For a little post-Yule reading, try thumbing through the Energy Investment Handbook. But don’t spill coffee on this baby, because each word is edged in gilt.
At $800-plus a copy, you’d expect no less.
To be sold by subscription for $10,000 a year, the monthly Handbook will debut after Christmas.
Each issue will contain more gold than Sutter’s Mill: detailed “momentum indicators” for TSE energy stocks, technical details of petroleum plays from Sable Island to East Lost Hills, and dozens of other features.
Despite the price tag, it seems destined to find favour with investment industry insiders.
A new joint venture from Ross Smith Energy Group and ARC Financial Corp, the data in the Energy Investment Handbook will be assembled by the stealthiest, snoopiest sleuths since Sherlock Holmes tumbled down that waterfall. ARC Financial, you know about. Their in-house researchers compile some of the most rock-solid oil and gas analyses in the business. But you may need an introduction to the other guys — Alias Ross and Smith. Two ex-investment brokers, Allan Ross and Michael Smith hung out their shingle two years ago, feeling it was time to go to bat for the “buy” side of the street.
To put it indelicately, the partners utilize the skills of about 100 corporate crap-cutters to gather precise data for 50-odd Ross Smith clients.
These clients are investment counsellors, or managers of mutual and pension funds. Institutional investors pay as much as $150,000 a year for Ross Smith’s unbiased assessments of public energy companies, before they decide whether to buy in.
“Through the ’90s, there was a tremendous amount of capital raised on behalf of various oil and gas companies,” said Smith as he explained company origins.
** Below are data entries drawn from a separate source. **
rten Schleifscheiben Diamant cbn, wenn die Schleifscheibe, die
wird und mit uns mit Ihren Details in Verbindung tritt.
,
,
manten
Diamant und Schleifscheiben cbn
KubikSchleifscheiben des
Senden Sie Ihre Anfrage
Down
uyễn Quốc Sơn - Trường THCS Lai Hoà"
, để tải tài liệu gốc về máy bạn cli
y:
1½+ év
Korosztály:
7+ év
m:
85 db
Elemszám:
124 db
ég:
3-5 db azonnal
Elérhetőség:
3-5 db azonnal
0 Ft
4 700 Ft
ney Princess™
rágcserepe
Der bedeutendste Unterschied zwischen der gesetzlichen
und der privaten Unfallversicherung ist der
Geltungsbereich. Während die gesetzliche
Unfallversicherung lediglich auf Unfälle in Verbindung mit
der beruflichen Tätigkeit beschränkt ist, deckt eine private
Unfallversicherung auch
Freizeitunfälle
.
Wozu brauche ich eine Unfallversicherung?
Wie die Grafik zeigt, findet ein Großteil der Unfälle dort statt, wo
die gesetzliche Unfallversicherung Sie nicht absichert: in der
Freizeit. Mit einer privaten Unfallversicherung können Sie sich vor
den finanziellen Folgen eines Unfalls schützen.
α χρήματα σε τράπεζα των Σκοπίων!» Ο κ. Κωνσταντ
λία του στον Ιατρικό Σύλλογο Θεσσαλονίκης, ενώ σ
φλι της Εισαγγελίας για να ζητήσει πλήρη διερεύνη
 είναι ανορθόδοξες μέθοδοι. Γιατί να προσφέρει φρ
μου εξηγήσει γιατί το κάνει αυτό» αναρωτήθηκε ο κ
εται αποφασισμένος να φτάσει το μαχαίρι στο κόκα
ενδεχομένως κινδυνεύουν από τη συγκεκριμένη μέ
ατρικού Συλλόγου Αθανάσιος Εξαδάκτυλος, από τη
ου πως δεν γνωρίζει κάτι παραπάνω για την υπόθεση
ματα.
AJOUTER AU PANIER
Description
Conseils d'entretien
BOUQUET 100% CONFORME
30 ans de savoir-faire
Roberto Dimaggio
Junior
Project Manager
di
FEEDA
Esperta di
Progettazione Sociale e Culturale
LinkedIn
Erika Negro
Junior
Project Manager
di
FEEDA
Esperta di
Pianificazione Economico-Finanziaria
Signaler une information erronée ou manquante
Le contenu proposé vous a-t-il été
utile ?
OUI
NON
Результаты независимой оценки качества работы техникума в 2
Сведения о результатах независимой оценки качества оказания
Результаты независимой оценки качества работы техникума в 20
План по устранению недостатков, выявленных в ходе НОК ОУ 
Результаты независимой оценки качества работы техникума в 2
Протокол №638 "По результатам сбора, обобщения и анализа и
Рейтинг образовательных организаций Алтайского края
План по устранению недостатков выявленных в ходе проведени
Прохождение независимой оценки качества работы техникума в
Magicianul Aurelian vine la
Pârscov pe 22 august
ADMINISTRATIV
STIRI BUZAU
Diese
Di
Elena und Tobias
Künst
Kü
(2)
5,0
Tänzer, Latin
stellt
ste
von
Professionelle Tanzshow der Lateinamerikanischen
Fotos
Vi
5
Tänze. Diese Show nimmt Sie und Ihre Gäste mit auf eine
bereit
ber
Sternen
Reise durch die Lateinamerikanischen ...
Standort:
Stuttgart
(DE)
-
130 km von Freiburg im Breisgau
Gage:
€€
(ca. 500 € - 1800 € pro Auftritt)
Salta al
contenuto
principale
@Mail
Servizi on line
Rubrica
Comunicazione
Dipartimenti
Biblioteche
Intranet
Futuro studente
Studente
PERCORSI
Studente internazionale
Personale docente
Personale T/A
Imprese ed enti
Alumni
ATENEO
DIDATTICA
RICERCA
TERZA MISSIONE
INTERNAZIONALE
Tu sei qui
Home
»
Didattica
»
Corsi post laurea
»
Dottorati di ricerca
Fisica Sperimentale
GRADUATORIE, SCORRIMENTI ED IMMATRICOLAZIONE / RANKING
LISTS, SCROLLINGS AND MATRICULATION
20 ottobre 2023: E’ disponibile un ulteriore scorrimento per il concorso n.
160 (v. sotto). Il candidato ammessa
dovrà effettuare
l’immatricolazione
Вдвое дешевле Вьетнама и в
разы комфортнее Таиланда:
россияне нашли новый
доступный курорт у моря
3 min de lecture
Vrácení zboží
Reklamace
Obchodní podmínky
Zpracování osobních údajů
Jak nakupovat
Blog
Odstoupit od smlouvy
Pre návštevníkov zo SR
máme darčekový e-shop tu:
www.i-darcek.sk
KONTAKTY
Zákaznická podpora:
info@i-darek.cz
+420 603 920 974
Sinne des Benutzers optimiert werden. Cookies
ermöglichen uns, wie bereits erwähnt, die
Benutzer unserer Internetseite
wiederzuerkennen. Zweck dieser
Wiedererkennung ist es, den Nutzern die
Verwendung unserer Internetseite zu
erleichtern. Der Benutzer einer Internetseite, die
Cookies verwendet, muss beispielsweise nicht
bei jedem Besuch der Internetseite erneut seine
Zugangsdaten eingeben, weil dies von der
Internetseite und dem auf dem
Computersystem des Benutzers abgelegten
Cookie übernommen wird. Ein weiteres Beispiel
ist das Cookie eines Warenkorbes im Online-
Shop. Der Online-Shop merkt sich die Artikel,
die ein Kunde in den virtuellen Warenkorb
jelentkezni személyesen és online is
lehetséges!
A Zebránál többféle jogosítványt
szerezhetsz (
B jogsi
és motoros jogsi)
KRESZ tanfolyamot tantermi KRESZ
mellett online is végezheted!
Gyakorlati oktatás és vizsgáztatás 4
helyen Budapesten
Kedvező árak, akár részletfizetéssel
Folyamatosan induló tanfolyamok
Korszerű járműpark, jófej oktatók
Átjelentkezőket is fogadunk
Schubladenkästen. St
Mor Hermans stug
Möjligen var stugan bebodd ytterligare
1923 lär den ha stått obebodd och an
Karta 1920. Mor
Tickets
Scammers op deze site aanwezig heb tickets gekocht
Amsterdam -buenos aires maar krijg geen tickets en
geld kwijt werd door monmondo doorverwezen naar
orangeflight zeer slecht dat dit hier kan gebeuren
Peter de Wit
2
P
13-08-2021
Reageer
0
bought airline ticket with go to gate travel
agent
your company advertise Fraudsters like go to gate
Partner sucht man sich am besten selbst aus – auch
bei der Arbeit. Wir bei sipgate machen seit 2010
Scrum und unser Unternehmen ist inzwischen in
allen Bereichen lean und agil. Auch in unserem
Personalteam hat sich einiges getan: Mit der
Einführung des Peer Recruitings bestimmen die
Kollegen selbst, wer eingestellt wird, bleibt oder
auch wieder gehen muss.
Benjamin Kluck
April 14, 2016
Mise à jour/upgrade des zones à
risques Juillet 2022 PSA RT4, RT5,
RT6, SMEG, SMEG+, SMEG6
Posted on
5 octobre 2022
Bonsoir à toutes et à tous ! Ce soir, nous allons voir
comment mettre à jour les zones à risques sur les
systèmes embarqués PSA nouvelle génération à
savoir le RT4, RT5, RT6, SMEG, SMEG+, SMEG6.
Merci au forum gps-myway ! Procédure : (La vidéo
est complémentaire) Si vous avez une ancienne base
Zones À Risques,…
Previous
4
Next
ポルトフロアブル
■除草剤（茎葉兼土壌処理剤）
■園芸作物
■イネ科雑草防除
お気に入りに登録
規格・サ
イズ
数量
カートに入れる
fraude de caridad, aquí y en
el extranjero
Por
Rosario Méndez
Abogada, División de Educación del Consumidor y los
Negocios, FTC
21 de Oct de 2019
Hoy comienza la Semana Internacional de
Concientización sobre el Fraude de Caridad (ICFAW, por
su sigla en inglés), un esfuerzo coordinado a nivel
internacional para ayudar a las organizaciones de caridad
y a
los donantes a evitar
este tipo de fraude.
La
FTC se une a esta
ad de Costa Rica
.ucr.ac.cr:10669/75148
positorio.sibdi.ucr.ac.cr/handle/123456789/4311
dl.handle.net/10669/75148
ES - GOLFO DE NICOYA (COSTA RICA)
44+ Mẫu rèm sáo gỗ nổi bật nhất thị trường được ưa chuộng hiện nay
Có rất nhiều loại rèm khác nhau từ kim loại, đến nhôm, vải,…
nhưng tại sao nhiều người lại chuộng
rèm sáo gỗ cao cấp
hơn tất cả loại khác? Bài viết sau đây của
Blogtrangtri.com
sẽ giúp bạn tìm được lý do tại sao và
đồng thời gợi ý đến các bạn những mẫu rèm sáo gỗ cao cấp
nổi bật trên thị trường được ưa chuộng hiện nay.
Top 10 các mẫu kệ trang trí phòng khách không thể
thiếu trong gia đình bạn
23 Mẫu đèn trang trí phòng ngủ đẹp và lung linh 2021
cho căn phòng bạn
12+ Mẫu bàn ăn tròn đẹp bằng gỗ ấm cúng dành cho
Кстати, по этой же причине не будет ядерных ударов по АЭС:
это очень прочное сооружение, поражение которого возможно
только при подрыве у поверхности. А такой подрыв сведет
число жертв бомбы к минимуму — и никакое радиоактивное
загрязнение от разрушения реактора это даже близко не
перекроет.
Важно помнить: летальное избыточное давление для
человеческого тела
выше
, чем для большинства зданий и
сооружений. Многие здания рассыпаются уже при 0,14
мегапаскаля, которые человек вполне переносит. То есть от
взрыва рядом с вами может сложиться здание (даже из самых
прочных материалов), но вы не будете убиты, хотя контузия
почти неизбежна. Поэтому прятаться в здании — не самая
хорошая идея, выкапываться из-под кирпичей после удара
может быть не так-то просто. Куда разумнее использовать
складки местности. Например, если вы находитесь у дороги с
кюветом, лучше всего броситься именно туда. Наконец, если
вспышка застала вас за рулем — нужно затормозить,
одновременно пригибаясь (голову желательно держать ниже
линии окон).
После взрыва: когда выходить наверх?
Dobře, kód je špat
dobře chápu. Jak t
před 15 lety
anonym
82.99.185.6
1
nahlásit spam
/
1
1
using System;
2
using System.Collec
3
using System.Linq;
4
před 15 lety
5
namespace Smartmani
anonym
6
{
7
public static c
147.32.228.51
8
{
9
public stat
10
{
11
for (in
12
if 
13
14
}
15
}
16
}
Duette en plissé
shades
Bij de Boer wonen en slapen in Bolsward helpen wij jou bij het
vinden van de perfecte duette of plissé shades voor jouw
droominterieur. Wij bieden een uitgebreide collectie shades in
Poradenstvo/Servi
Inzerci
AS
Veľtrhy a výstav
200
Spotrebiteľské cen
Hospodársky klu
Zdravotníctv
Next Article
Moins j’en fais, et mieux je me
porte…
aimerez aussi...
“But quite a few didn’t work out too well,” he continued, citing fallen stars such as Merit Energy Ltd. and Blue Range Resource Corp.
Though touted by industry hype-meisters as killer investments, these juniors didn’t thrive, lacking the reserves and production volumes to justify the initial noise.
In the end, only the investor got killed.
“Investors were getting jaded, because they always seemed to be last to find out,” Smith shrugged.
“But you never saw brokerage firms come out with ‘sell’ reports, when the companies started to erode,” he noted slyly.
However, a small army of skilled technical wizards in Calgary did sense the erosion. But their information wasn’t finding its way to the financial decision-makers.
So Ross and Smith tapped into their expertise.
Now, they’re selling it.
Understandably, some public companies — Canadian 88 and Renaissance Energy come to mind — haven’t appreciated going under the microscope.
“Some companies thought we were too negative,” Smith conceded.
But it doesn’t really matter whether an evaluation is positive or negative. Accuracy alone counts.
And the partners’ roster of experts is as deep as it gets. To evaluate a firm’s reserves, they’ll bring in major-leaguers such as McDaniel Engineering Services or Gilbert Laustsen Jung. Ernst and Young, or KPMG, are hired to probe accounting questions.
Private investigators dig into the background of company managers. Or Sayer Securities may be asked to determine whether the president is buying or selling stock.
If a need arises, Ross and Smith will scour the globe for a specialist.
Like who? Well, a former Canadian ambassador to the United Arab Emirates was hired to supply geo-political background on Canadian-owned African oil fields.
“We try to get our experts to ask themselves: ‘If I were going to invest in an oil and gas company, what questions would I ask management about their reserves?’ ” said Ross.
“So what comes out of our reports is maybe 20 to 25 questions which portfolio managers can put to company management. Then our clients draw their own conclusions.”
In a real sense, guys like Ross and Smith serve as a front line of defence for us lowly, working stiffs.
Most ordinary investors buy into mutual funds somewhat blindly, on the advice of their own brokers.
Nodding obediently, they place their hard-won bucks in the hands of a fund manager, whose name they may not even know.
They can only hope these managers have access to the kind of dope Ross and Smith are dishing out.
And the Energy Investment Handbook? Maybe it’s time your neighbourhood energy fund manager considered a subscription.